Das dritte Papier war höchst interessant. Die darauf stehenden Zeilen lauteten folgendermaßen:
„Geständnis!
Ich, Emil Reiter, erkläre hiermit und an Eides Statt, daß ich vorgestern nachmittag 3 Uhr den Farmer Guy Finell mit einem Gewehre erschossen habe, und verspreche, dem Untersuchungsrichter auf Vorzeigung dieses Zugeständnisses den Mord sofort und ohne Weigerung einzugestehen. – Emil Reiter, Steelsville.“
Das unterzeichnete Datum ging auf nicht ganz ein Jahr zurück.

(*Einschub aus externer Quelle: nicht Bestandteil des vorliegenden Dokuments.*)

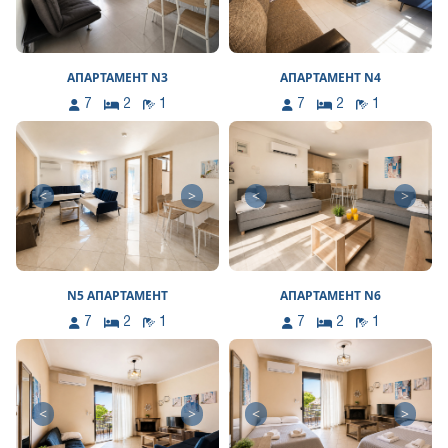
АПАРТАМЕНТ N3
АПАРТАМЕНТ N4
7
2
1
7
2
1
<
>
<
>
N5 АПАРТАМЕНТ
АПАРТАМЕНТ N6
7
2
1
7
2
1
<
>
<
>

Der Name des Täters erinnerte mich an meinen Musiklehrer, jenen alten, lieben Kantor, welcher meine Motette hatte drucken lassen. Sein Sohn war nach Amerika gegangen und hieß Emil Reiter. Natürlich war das nur ein Zufall, und es gab keinen einzigen Grund, anzunehmen, daß der Schreiber dieser Zeilen der Sohn jenes Kantors und kein anderer Emil Reiter sei.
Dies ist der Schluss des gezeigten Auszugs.